Can I leave my dog in the bathroom while at work?

It’s not recommended to leave your dog in the bathroom while at work. The bathroom is not a living space and it might be too hot or too cold for your dog if it doesn’t have good ventilation. The small space might not also be enough for them to play around.

Leaving your dog in the bathroom for long hours would make them bored. 

They might kill time by chewing on hazardous objects.

Your pooch may find its way to toxic household items such as detergent and shampoo. These can cause diarrhea and vomiting when ingested.

Plus, the tiles on the bathroom floor are cold. So, this might worsen conditions such as arthritis in senior dogs.

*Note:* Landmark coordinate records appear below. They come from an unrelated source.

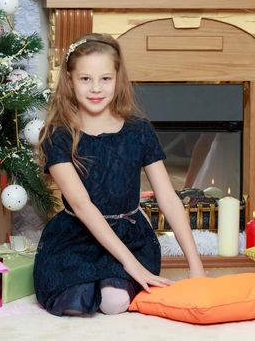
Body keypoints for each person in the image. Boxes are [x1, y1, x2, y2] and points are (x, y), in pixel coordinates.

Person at [34, 33, 205, 317]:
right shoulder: (59, 134)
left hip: (129, 235)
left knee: (114, 303)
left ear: (117, 78)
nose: (96, 88)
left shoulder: (139, 131)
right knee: (76, 301)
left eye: (105, 79)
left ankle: (116, 280)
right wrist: (131, 265)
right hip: (77, 235)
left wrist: (196, 266)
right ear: (69, 80)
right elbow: (82, 205)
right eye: (85, 79)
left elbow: (168, 199)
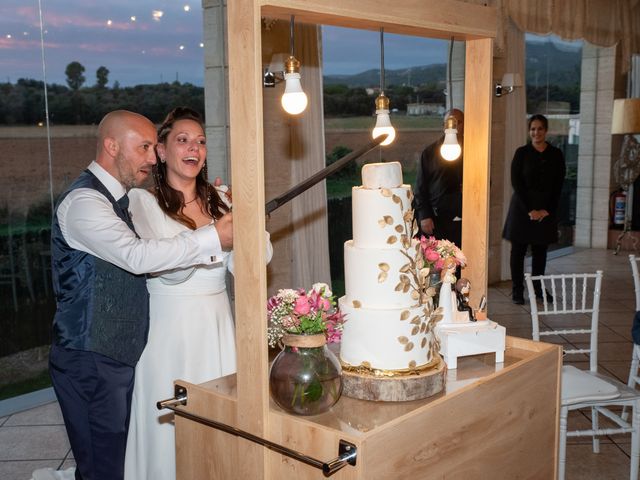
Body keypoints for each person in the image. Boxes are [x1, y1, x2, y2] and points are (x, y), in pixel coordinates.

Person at [48, 110, 232, 480]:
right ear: (112, 145)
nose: (152, 157)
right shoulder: (85, 203)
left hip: (119, 354)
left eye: (153, 147)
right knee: (102, 466)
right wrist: (214, 236)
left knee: (117, 458)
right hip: (89, 356)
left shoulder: (119, 200)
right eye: (145, 146)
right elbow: (137, 257)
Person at [123, 107, 273, 480]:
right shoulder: (143, 203)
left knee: (220, 421)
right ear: (161, 150)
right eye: (183, 140)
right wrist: (215, 235)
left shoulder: (221, 199)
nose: (194, 148)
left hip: (218, 326)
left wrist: (252, 221)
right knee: (172, 427)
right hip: (169, 330)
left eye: (201, 141)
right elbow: (166, 270)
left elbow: (254, 265)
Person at [502, 114, 566, 305]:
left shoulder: (556, 154)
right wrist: (531, 209)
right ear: (529, 131)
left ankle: (538, 290)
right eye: (532, 129)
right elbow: (516, 183)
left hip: (546, 210)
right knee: (518, 252)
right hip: (522, 209)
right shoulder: (521, 153)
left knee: (540, 253)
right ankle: (517, 291)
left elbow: (558, 185)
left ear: (545, 131)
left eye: (539, 129)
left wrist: (547, 210)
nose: (536, 132)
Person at [413, 108, 464, 247]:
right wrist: (424, 216)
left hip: (465, 220)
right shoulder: (430, 152)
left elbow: (486, 183)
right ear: (443, 126)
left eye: (458, 122)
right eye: (449, 122)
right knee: (438, 264)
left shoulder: (475, 151)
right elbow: (420, 188)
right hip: (436, 220)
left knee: (462, 263)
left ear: (464, 125)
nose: (453, 126)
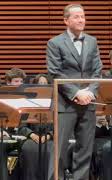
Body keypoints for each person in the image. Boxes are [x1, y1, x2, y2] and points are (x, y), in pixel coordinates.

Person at [46, 4, 102, 179]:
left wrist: (91, 92)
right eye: (77, 16)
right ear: (66, 20)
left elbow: (97, 71)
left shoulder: (92, 41)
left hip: (88, 102)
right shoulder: (54, 43)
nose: (81, 20)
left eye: (83, 16)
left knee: (85, 150)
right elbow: (55, 72)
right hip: (65, 103)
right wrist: (77, 93)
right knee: (60, 151)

Do dogs get sad when you lock them out of your room?

Dogs with separation anxiety get sad when you lock them out of your room. Your absence makes them feel anxious and uncomfortable. Even if you’re just one room away. They’re dependent on you and will exhibit extreme stress when you leave them.

It’d confuse dogs when you stop them at your door. And when they see you close it in front of them.

Your action is unusual to your dog, and they might feel you’re abandoning them. 

To ease how your dog feels without you…

Start doing this gradually. 

First, provide them with toys. Such as puzzles. Leave a cloth that carries your scent. Then go out of their room. 

Wait and see after how many minutes your dog starts to show signs of distress. Then wait a bit and enter the room. Repeat several times a day.

When your dog starts to endure long periods without barking and whining, increase the time you’re out of the room. Do it gradually, so your dog gets used to it.

Do them and yourself a favor by teaching your dog to be alone. It can benefit you when you have to work for long hours.